Capture of Christ in the Garden

Description: 

Capture of Christ in the Garden

Italian, ca. 1250-1299

Early Renaissance

oil paint on wood panel
height 17.8 cm
width 15.9 cm

Portland Art Museum, 65.55
Gift of Samuel H. Kress Foundation

 

Brad Blando, Medieval Portland Capstone Student, Winter 2005

This painting was a gift to the Portland Art Museum from the Samuel H. Kress Foundation. It has no known author, but most scholars now attribute it to a contemporary of the late medieval Florentine painter Cimabue.

This altarpiece has a lavish gold and red color scheme, and the linear patterning of the drapes reflects the Byzantine tradition of painting popular during the 1200s. The painting's composition is very symmetrical, with Christ in the literal center of the piece. Every aspect is evenly distributed and unified. The piece is two-dimensional with the heads in the foreground being the same size as the heads in the background. The artwork shows very unnatural light, with light sources appearing to come from all over. The color of the painting emphasizes gold tones and tempera reds. The limited gold leaf was mainly applied across the sky and in the saintly halo of Christ. The surface quality and texture of the piece are smooth with barely seen brush strokes. This piece is part of a series of small altar paintings showing the Passion of Christ, with this painting's theme dealing with the capture of Christ in the garden.

The altarpieces and altar frontals of the 13th and 14th centuries were painted on wood. Due to its strength, stability, and density, oak was the most popular wood for painting in the medieval period, yet painters in Italy seem to have had little choice but to use poplar, since deforestation had resulted in a general shortage of timber in the Mediterranean area. Poplar is soft, weak, and dimensionally unstable because the trees grow so rapidly. To have any strength, a poplar panel has to be several times thicker than an oak panel of equivalent dimensions. The chief advantage of poplar is that planks are obtainable in large widths, which reduces the need for joins.

Several early twentieth-century scholars attributed this piece of art to the Italian painter Cimabue.
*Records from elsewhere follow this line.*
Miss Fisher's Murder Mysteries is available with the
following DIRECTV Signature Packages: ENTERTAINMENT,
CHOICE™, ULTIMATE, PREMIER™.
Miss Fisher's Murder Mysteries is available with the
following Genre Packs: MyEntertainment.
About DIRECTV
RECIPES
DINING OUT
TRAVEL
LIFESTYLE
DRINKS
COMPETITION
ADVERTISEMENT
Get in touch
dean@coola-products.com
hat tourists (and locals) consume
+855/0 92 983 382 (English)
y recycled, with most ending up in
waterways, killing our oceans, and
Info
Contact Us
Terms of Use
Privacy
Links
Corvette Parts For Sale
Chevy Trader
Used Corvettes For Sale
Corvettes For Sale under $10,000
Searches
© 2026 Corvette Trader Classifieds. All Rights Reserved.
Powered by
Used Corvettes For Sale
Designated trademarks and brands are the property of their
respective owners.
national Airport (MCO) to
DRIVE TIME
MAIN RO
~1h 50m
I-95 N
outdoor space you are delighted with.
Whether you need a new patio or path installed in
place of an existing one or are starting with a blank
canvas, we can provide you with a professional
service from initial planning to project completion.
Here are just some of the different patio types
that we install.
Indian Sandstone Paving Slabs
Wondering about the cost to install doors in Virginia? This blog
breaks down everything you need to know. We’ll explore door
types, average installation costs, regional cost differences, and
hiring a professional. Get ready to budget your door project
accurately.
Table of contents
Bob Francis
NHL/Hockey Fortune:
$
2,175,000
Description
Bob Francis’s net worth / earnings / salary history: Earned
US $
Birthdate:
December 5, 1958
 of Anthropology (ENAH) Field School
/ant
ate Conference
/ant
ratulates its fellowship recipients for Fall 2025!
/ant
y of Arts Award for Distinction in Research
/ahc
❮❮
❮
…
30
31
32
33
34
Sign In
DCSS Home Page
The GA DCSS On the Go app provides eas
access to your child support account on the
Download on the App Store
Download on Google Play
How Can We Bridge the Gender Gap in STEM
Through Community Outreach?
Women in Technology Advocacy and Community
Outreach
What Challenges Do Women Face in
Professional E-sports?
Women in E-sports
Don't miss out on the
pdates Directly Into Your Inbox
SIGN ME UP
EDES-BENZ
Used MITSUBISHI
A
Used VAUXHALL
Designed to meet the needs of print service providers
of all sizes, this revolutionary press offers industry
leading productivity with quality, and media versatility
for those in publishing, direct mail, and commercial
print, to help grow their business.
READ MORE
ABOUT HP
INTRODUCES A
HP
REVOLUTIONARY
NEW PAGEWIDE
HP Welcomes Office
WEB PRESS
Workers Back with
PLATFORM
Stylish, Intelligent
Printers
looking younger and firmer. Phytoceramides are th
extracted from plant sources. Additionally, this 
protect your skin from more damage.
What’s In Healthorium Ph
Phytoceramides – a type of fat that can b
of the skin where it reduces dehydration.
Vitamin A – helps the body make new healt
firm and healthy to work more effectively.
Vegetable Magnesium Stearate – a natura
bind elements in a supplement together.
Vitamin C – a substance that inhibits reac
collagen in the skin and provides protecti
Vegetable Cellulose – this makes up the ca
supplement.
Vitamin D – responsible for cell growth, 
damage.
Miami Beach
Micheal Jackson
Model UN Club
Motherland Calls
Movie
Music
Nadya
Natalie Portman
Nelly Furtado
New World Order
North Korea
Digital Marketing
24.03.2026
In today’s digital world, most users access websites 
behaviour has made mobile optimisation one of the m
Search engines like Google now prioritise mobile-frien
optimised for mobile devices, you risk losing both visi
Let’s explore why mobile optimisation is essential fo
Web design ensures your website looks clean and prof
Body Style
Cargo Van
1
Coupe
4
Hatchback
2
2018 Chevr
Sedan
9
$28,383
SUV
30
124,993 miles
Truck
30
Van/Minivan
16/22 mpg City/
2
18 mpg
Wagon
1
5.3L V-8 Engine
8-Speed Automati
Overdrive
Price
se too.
Cimabue painted in the major media of his time: painting altarpieces and Crucifixes in egg tempera on panel, working in fresco when it was still a newly revived technique, and crafting in mosaic, as demonstrated by his only documented work, Saint John for the Pisa Cathedral. The lack of verifiable work attributed directly to Cimabue makes the classification of this piece challenging.